Dynaflow Orchestator Will Not Become Active

Thanks for the reply @aruzicka - Was hoping to hear from you :slight_smile:

So after 12 painful hours, yesterday, trying to get this working - I gave up and went to bed. I come back this morning and everything is working. We have seen this with dynflow many, many times - where we just wait 5 mins, 20 mins, 2 hours, or some other random amount of time, and then things all the sudden just work. So this begs the question, is there some sort of strange wait or delay? In this case, based on my logs, it looks like everything started working 16 mins after my last FLUSH/Restart of all services.

Do you have any notion how you got into this situation?

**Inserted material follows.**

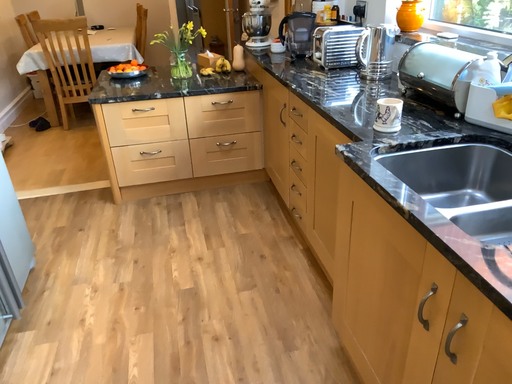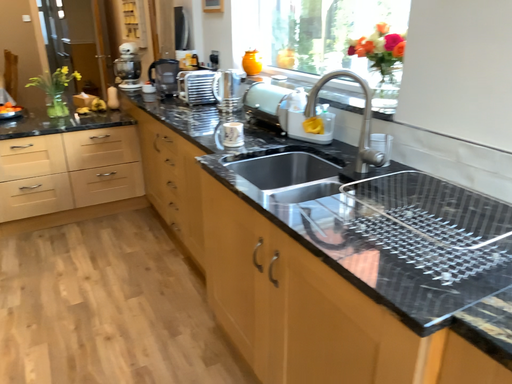
Question: Which way did the camera rotate in the video?

Choices:
 (A) rotated upward
 (B) rotated downward

Answer: (A)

Yep, I know exactly how we got there:

Nov 09 06:08:27 10-222-206-158.ssnc-corp.cloud dynflow-sidekiq@orchestrator[1568914]: E, [2025-11-09T06:08:27.640064 #1568914] ERROR -- /connector-database-core: Receiving envelopes failed on PG::UnableToSend: no connection to the server

Nov 09 06:03:43 10-222-206-158.ssnc-corp.cloud dynflow-sidekiq@orchestrator[1568914]: 2025-11-09T06:03:43.139Z pid=1568914 tid=xnaa WARN: ActiveRecord::StatementInvalid: PG::ConnectionBad: PQconsumeInput() SSL connection has been closed unexpectedly
Nov 09 06:03:43 10-222-206-158.ssnc-corp.cloud dynflow-sidekiq@orchestrator[1568914]: 2025-11-09T06:03:43.139Z pid=1568914 tid=xnaa WARN: /usr/share/gems/gems/activerecord-7.0.8.7/lib/active_record/connection_adapters/postgresql/database_statements.rb:48:in `exec'

We had a network outage that lasted for about 4 mins - caused the connection from the foreman servers, to the postgres k8s cluster to go down.

Thanks again for the reply! Time for me to write up some simple service that reads the logs, looks for a certain state and restarts the orch/workers.